• [DATA EXTRACTS]

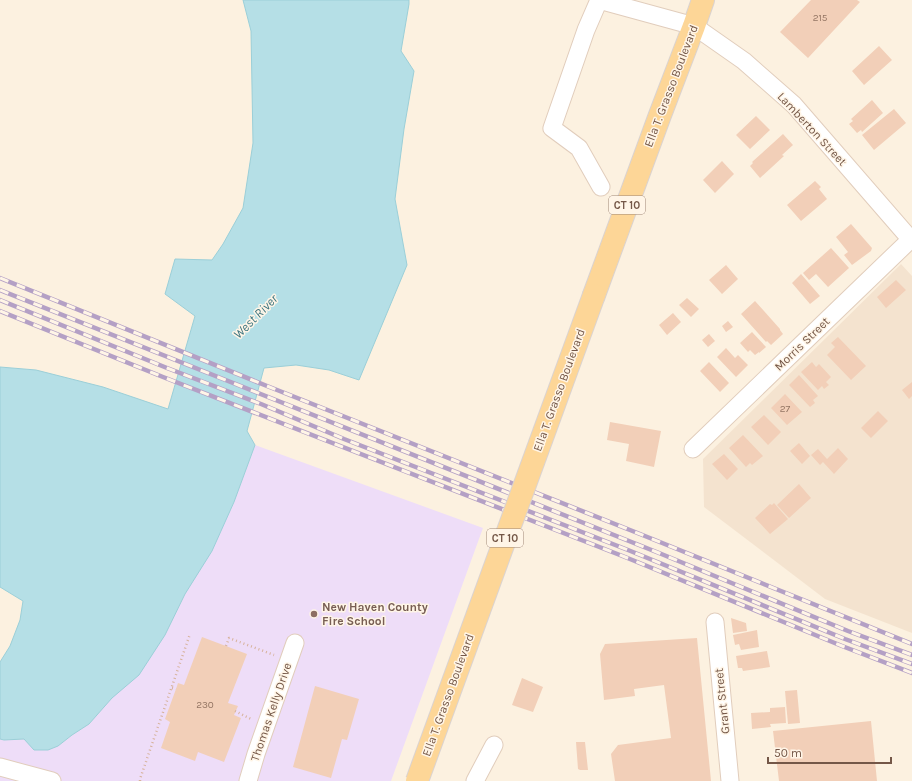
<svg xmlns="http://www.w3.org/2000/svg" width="912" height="781" font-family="Karla,sans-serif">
	<rect width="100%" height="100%" fill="#fcf1e0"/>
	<path fill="#f4e3cf" d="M901,264L912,276V633L825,599L704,507L703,459Z"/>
	<path fill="#eeddf8" d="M255,445L483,528L391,781H0V739L4,740L24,739L58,746L72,735L89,724L165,635L185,594L234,502Z"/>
	<path fill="#b5dfe6" stroke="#9bcfd8" d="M243,0H409V4L401,51L414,71L404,129L395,199L407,265L359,380L329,370L296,365L264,368L247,431L255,445L234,502L212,551L185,594L165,635L139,675L112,698L89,724L72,735L58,746L48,750H34L24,739L4,740L0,739V662L10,646L20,620L23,601L0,587V367L36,370L103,387L168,409L195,316L165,294L175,259L212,260L223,244L243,208L253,143L251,31Z"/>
	<path fill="#f2cfb8" d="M811,0H857L860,2L808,58L780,32Z
		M879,46L892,60L864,85L852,71Z
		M872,100L883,113L862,132L861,130L857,133L849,124L853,121L851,119Z
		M894,109L906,123L874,150L862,135Z
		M756,116L770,130L750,149L736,135Z
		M783,134L793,145L782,155L784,156L760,178L750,166L753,163L752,162Z
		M722,161L734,174L715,193L703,180Z
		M815,181L821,187L819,189L827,199L801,221L787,205Z
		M851,224L872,248L871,251L852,265L844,255L848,252L836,237Z
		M831,248L849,268L828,287L816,274L809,280L803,273Z
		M726,265L738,279L722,294L709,280Z
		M801,274L820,296L810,304L792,283Z
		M896,280L906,290L886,308L877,297Z
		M687,298L699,309L691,317L679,305Z
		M755,301L780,329V330L783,334L771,345L767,341L766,342L741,314Z
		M673,313L681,322L667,335L659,325Z
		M728,321L733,327L726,332L722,326Z
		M752,332L766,347L759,353V352L755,355L750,350L748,352L740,343Z
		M709,334L715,341L708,347L702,340Z
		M838,337L866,366L851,380L827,355L835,347L831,343Z
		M726,348L735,358L738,355L748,365L736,377L717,357Z
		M709,362L729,383L720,392L700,371Z
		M812,362L816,367L819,364L831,377L826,382L829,385L824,389L822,386L818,390L801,372Z
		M799,375L818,396L813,400L815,403L810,407L789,385Z
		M912,382V396L909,399L902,390Z
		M785,394L802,412L787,425L771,408Z
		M878,411L888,421L871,438L861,428Z
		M764,415L781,432L768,445L751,427Z
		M610,422L661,431L654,467L626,461L629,444L607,440Z
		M743,435L763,456L752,465L750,463L746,467L729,448Z
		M799,443L810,456L802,464L790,451Z
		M838,448L848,459L834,474L823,462L820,465L811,455L818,449L827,459Z
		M724,454L738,469L727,480L712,464Z
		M799,484L811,498L789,518L777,505Z
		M774,503L788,519L770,534L755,518L770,504L772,505Z
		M731,618L746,623L747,631L733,633Z
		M757,630L759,647L741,650L739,644L735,645L733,635Z
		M202,637L247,654L228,703L238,706L234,715L241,718L224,762L198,752L195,761L161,748L170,722L165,719L176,689L178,683L184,685Z
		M697,638L711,781H615L611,754L618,745L671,738L664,685L634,689L635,696L604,700L600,654L605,644Z
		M767,651L770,667L743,671L742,668H738L736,656Z
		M522,678L543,687L533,712L512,705Z
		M315,686L359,699L347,740L342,739L331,778L293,767Z
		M797,690L800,723L788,724L785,691Z
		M785,707L786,723L770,724L771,727L752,729L751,713L770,712V708Z
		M871,721L877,781H779L773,731Z
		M576,742H585L588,770H580L578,769Z"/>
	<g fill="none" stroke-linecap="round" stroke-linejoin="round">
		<defs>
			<path id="minor" d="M599,0L694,26L744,61L794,105L912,241
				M599,0L586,30L552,128L579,148L601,187
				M693,449L912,238
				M715,622L730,781
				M0,767L52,781
				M248,781L256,754L295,643
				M475,781L494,745"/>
			<path id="major" d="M594,295L660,115L694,26L703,0"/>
		</defs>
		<use href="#minor" stroke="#e1cdbc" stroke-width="19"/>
		<use href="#major" stroke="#dbd3cf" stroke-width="24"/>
		<path stroke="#d7b29b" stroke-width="2.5" stroke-dasharray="1 3" stroke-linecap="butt" d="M226,646L229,638L274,655
			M172,688L176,689
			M235,711L251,719
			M140,781V779L190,634"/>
		<use href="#minor" stroke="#fff" stroke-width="17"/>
		<use href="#major" stroke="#fdd697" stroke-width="22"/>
		<defs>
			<path id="rail" d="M0,278L267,386L635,532L912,644
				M0,290L659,553L848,631L912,655
				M0,300L167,368L261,404L344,439L628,550L845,639L912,664
				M0,311L163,377L625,557L842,646L912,673"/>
		</defs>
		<use href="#rail" stroke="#b4a0c5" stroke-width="4.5"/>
		<use href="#rail" stroke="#fff5e7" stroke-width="3" stroke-dasharray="9" stroke-linecap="butt"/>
		<defs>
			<path id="major-bridge" d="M417,781L594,295"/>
		</defs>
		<use href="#major-bridge" stroke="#dbd3cf" stroke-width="24" stroke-linecap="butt"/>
		<use href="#major-bridge" stroke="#fdd697" stroke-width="22"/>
	</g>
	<circle fill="#8d6e63" stroke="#fff5e7" stroke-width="1.5" cx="314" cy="614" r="4"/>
	<g text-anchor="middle" stroke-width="3" stroke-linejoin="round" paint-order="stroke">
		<g font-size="10" fill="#947563">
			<text x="820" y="21">215</text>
			<text x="785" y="412">27</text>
			<text x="205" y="708">230</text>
		</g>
		<g fill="#fff5e7" stroke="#9e8677" stroke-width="1">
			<rect x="609" y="196" width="36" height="18" rx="3"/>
			<rect x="487" y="529" width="36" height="18" rx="3"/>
		</g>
		<g font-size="11" font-weight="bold" fill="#745747">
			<text x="627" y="209">CT 10</text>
			<text x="505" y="542">CT 10</text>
		</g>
		<g font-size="12" fill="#745747" stroke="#fff5e7">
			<text transform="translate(671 86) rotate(-69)" y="4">Ella T. Grasso Boulevard</text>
			<text transform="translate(812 129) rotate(47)" y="4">Lamberton Street</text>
			<text transform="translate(802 344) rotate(-44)" y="4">Morris Street</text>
			<text transform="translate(559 390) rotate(-70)" y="4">Ella T. Grasso Boulevard</text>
			<text transform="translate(448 695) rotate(-70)" y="4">Ella T. Grasso Boulevard</text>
			<text transform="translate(722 701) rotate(-96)" y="4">Grant Street</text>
			<text transform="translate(271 712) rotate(-71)" y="4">Thomas Kelly Drive</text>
		</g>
		<g font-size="12" font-weight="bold" fill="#785e54" stroke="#fff5e7" text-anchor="start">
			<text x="322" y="611">New Haven County<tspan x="322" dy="14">Fire School</tspan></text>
		</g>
		<g font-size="13" font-style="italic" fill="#3e7681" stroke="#fff5e7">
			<text transform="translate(255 316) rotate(-45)" y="5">West River</text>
		</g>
	</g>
	<path d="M768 757v6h123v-6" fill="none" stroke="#745747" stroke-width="2"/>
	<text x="774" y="757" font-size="12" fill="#745747" stroke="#fff5e7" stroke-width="3" paint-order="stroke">50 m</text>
</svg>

• [WORK ITEM] Would you please transcribe the listing in full, exactly, while omitting the images?

• [OUTPUT OF THE TASK]
<svg xmlns="http://www.w3.org/2000/svg" width="912" height="781" font-family="Karla,sans-serif">
	<rect width="100%" height="100%" fill="#fcf1e0"/>
	<path fill="#f4e3cf" d="M901,264L912,276V633L825,599L704,507L703,459Z"/>
	<path fill="#eeddf8" d="M255,445L483,528L391,781H0V739L4,740L24,739L58,746L72,735L89,724L165,635L185,594L234,502Z"/>
	<path fill="#b5dfe6" stroke="#9bcfd8" d="M243,0H409V4L401,51L414,71L404,129L395,199L407,265L359,380L329,370L296,365L264,368L247,431L255,445L234,502L212,551L185,594L165,635L139,675L112,698L89,724L72,735L58,746L48,750H34L24,739L4,740L0,739V662L10,646L20,620L23,601L0,587V367L36,370L103,387L168,409L195,316L165,294L175,259L212,260L223,244L243,208L253,143L251,31Z"/>
	<path fill="#f2cfb8" d="M811,0H857L860,2L808,58L780,32Z
		M879,46L892,60L864,85L852,71Z
		M872,100L883,113L862,132L861,130L857,133L849,124L853,121L851,119Z
		M894,109L906,123L874,150L862,135Z
		M756,116L770,130L750,149L736,135Z
		M783,134L793,145L782,155L784,156L760,178L750,166L753,163L752,162Z
		M722,161L734,174L715,193L703,180Z
		M815,181L821,187L819,189L827,199L801,221L787,205Z
		M851,224L872,248L871,251L852,265L844,255L848,252L836,237Z
		M831,248L849,268L828,287L816,274L809,280L803,273Z
		M726,265L738,279L722,294L709,280Z
		M801,274L820,296L810,304L792,283Z
		M896,280L906,290L886,308L877,297Z
		M687,298L699,309L691,317L679,305Z
		M755,301L780,329V330L783,334L771,345L767,341L766,342L741,314Z
		M673,313L681,322L667,335L659,325Z
		M728,321L733,327L726,332L722,326Z
		M752,332L766,347L759,353V352L755,355L750,350L748,352L740,343Z
		M709,334L715,341L708,347L702,340Z
		M838,337L866,366L851,380L827,355L835,347L831,343Z
		M726,348L735,358L738,355L748,365L736,377L717,357Z
		M709,362L729,383L720,392L700,371Z
		M812,362L816,367L819,364L831,377L826,382L829,385L824,389L822,386L818,390L801,372Z
		M799,375L818,396L813,400L815,403L810,407L789,385Z
		M912,382V396L909,399L902,390Z
		M785,394L802,412L787,425L771,408Z
		M878,411L888,421L871,438L861,428Z
		M764,415L781,432L768,445L751,427Z
		M610,422L661,431L654,467L626,461L629,444L607,440Z
		M743,435L763,456L752,465L750,463L746,467L729,448Z
		M799,443L810,456L802,464L790,451Z
		M838,448L848,459L834,474L823,462L820,465L811,455L818,449L827,459Z
		M724,454L738,469L727,480L712,464Z
		M799,484L811,498L789,518L777,505Z
		M774,503L788,519L770,534L755,518L770,504L772,505Z
		M731,618L746,623L747,631L733,633Z
		M757,630L759,647L741,650L739,644L735,645L733,635Z
		M202,637L247,654L228,703L238,706L234,715L241,718L224,762L198,752L195,761L161,748L170,722L165,719L176,689L178,683L184,685Z
		M697,638L711,781H615L611,754L618,745L671,738L664,685L634,689L635,696L604,700L600,654L605,644Z
		M767,651L770,667L743,671L742,668H738L736,656Z
		M522,678L543,687L533,712L512,705Z
		M315,686L359,699L347,740L342,739L331,778L293,767Z
		M797,690L800,723L788,724L785,691Z
		M785,707L786,723L770,724L771,727L752,729L751,713L770,712V708Z
		M871,721L877,781H779L773,731Z
		M576,742H585L588,770H580L578,769Z"/>
	<g fill="none" stroke-linecap="round" stroke-linejoin="round">
		<defs>
			<path id="minor" d="M599,0L694,26L744,61L794,105L912,241
				M599,0L586,30L552,128L579,148L601,187
				M693,449L912,238
				M715,622L730,781
				M0,767L52,781
				M248,781L256,754L295,643
				M475,781L494,745"/>
			<path id="major" d="M594,295L660,115L694,26L703,0"/>
		</defs>
		<use href="#minor" stroke="#e1cdbc" stroke-width="19"/>
		<use href="#major" stroke="#dbd3cf" stroke-width="24"/>
		<path stroke="#d7b29b" stroke-width="2.5" stroke-dasharray="1 3" stroke-linecap="butt" d="M226,646L229,638L274,655
			M172,688L176,689
			M235,711L251,719
			M140,781V779L190,634"/>
		<use href="#minor" stroke="#fff" stroke-width="17"/>
		<use href="#major" stroke="#fdd697" stroke-width="22"/>
		<defs>
			<path id="rail" d="M0,278L267,386L635,532L912,644
				M0,290L659,553L848,631L912,655
				M0,300L167,368L261,404L344,439L628,550L845,639L912,664
				M0,311L163,377L625,557L842,646L912,673"/>
		</defs>
		<use href="#rail" stroke="#b4a0c5" stroke-width="4.5"/>
		<use href="#rail" stroke="#fff5e7" stroke-width="3" stroke-dasharray="9" stroke-linecap="butt"/>
		<defs>
			<path id="major-bridge" d="M417,781L594,295"/>
		</defs>
		<use href="#major-bridge" stroke="#dbd3cf" stroke-width="24" stroke-linecap="butt"/>
		<use href="#major-bridge" stroke="#fdd697" stroke-width="22"/>
	</g>
	<circle fill="#8d6e63" stroke="#fff5e7" stroke-width="1.5" cx="314" cy="614" r="4"/>
	<g text-anchor="middle" stroke-width="3" stroke-linejoin="round" paint-order="stroke">
		<g font-size="10" fill="#947563">
			<text x="820" y="21">215</text>
			<text x="785" y="412">27</text>
			<text x="205" y="708">230</text>
		</g>
		<g fill="#fff5e7" stroke="#9e8677" stroke-width="1">
			<rect x="609" y="196" width="36" height="18" rx="3"/>
			<rect x="487" y="529" width="36" height="18" rx="3"/>
		</g>
		<g font-size="11" font-weight="bold" fill="#745747">
			<text x="627" y="209">CT 10</text>
			<text x="505" y="542">CT 10</text>
		</g>
		<g font-size="12" fill="#745747" stroke="#fff5e7">
			<text transform="translate(671 86) rotate(-69)" y="4">Ella T. Grasso Boulevard</text>
			<text transform="translate(812 129) rotate(47)" y="4">Lamberton Street</text>
			<text transform="translate(802 344) rotate(-44)" y="4">Morris Street</text>
			<text transform="translate(559 390) rotate(-70)" y="4">Ella T. Grasso Boulevard</text>
			<text transform="translate(448 695) rotate(-70)" y="4">Ella T. Grasso Boulevard</text>
			<text transform="translate(722 701) rotate(-96)" y="4">Grant Street</text>
			<text transform="translate(271 712) rotate(-71)" y="4">Thomas Kelly Drive</text>
		</g>
		<g font-size="12" font-weight="bold" fill="#785e54" stroke="#fff5e7" text-anchor="start">
			<text x="322" y="611">New Haven County<tspan x="322" dy="14">Fire School</tspan></text>
		</g>
		<g font-size="13" font-style="italic" fill="#3e7681" stroke="#fff5e7">
			<text transform="translate(255 316) rotate(-45)" y="5">West River</text>
		</g>
	</g>
	<path d="M768 757v6h123v-6" fill="none" stroke="#745747" stroke-width="2"/>
	<text x="774" y="757" font-size="12" fill="#745747" stroke="#fff5e7" stroke-width="3" paint-order="stroke">50 m</text>
</svg>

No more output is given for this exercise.